New teams will have to get to grips quickly with the high-speed, hydro-foiling F50’s. True to its ethos of innovation, all F50s have been fitted with upgrades for Season 3 – designed to increase speed and stability around the race course, which will likely see the F50 beat its current top racing speed of 98.3 kph.
Upgraded control systems with new steering wheels, foils and rudders will be tested and installed on all boats during the season. Built by SailGP Technologies in New Zealand, the new hydrofoil has been designed as a T foil with the horizontal wing machined in titanium, allowing the foil to be thinner than the ones currently used in SailGP’s F50s. This delays the onset of cavitation – where at high speeds, very low pressure is created on the suction side of the foil, where the water literally vaporizes or boils around the foil, causing a big loss in performance with more drag and instability.
New technology will also play a large part in SailGP Season 3 and through a major partnership with NEAR, SailGP will explore the sale of a new team to a DAO launched on the NEAR protocol –a first-of-its-kind community engagement and activation platform in professional sports. Together the partnership will develop real-world IP and web3 applications across fan engagement, data delivery and management and league management across DAO’s, ticketing, NFTs, app integration and gaming.

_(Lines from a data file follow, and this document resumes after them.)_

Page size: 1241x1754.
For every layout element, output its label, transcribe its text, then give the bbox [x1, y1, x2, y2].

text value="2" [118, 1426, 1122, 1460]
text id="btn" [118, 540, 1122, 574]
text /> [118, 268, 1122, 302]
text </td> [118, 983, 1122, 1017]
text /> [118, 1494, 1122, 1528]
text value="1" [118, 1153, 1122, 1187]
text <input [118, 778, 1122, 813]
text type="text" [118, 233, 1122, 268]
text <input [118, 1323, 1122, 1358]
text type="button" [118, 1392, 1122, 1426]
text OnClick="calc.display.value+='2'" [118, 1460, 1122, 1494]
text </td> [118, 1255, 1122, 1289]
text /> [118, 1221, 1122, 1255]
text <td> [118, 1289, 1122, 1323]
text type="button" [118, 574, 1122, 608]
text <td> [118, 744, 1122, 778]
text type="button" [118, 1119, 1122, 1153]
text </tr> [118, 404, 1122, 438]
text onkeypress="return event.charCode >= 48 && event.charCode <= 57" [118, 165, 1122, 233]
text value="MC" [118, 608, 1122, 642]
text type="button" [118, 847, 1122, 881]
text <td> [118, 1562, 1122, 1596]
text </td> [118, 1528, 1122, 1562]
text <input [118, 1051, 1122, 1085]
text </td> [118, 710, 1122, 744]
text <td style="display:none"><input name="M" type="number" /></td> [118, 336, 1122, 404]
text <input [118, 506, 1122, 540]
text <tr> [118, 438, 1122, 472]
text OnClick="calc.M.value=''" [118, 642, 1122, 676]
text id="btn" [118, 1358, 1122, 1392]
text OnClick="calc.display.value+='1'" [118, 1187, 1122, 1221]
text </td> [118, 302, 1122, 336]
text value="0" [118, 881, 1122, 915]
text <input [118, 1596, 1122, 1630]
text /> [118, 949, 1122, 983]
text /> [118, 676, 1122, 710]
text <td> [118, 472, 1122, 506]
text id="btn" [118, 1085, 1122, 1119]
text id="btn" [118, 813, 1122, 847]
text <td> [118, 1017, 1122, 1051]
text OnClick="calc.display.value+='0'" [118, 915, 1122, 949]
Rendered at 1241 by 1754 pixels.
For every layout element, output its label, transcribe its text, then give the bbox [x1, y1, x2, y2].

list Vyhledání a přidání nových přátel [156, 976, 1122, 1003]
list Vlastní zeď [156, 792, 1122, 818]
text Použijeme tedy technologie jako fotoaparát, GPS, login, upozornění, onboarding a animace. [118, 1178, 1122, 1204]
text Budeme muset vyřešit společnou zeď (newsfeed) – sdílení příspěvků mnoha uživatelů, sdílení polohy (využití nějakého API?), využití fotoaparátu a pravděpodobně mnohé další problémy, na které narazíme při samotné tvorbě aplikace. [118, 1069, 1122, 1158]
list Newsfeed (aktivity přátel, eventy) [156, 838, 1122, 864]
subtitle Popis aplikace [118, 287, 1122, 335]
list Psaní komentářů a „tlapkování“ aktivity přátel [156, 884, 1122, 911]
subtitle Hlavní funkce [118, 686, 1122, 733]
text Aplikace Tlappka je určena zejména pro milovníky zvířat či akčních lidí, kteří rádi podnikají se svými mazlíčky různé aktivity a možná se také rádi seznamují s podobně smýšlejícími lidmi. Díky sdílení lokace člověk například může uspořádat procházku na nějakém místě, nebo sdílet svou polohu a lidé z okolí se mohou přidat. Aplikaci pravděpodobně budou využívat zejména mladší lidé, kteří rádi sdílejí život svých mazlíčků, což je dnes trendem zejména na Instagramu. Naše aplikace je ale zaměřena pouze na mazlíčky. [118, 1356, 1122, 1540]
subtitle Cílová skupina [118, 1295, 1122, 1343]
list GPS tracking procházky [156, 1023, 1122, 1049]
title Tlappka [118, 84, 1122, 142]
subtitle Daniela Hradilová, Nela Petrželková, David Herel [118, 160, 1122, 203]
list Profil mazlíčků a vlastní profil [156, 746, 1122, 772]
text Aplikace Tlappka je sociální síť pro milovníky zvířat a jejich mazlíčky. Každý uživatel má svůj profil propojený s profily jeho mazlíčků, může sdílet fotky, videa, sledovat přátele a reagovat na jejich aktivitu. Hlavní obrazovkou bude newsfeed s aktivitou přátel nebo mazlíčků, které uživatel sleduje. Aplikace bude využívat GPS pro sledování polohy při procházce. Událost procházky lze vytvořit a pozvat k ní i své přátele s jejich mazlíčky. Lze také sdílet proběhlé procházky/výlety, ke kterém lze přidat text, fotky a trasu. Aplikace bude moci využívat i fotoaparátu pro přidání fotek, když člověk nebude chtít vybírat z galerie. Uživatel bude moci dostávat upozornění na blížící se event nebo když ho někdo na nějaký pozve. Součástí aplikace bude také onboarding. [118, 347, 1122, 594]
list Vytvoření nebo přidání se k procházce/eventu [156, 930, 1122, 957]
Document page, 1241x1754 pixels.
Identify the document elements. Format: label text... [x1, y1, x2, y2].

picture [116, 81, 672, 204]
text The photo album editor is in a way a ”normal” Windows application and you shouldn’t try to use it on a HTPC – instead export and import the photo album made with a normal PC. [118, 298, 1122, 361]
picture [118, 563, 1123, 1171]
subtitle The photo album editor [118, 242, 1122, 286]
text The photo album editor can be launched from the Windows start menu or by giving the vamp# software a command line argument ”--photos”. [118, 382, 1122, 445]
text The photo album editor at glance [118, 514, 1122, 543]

Once again, SailGP’s season will culminate in San Francisco on May 6-7, 2023, where the champions of both podiums will be crowned. In addition, for the first time, SailGP will also crown its eSailGP champion at the same time, in a live event in San Francisco. eSailGP – in partnership with World Sailing and Virtual Regatta – will start with eSailGP Bermuda and then mirror the main championship calendar. The winner of eSailGP will not only go on to represent the league at the eSailing World Championships but also win a ride on an F50 in real life at an event of their choice during SailGP Season 4.
SailGP CEO Sir Russell Coutts said: “The vision, when we set up the league, was to create an annual championship with a global calendar of events where the very best professional sailing athletes compete against each other on an equal footing, thereby growing their fan base and building brand equity and commercial sustainability in the teams for each competing nation. By achieving that, it creates a consistent pathway for future talented young athletes to aspire to be part of. We also wanted to have a positive impact in the cities where we race and lead by example in the preservation of our environment, especially in creating and utilizing clean energy solutions.
“As we embark on an expanded calendar for Season 3 – that sees racing take place in some of the most iconic cities around the world and includes the addition of two new franchise teams – I am really excited about the future of SailGP. Personally I can’t wait to see how this next season unfolds and which of our teams will be victorious in both our Season Championship and our Impact League.”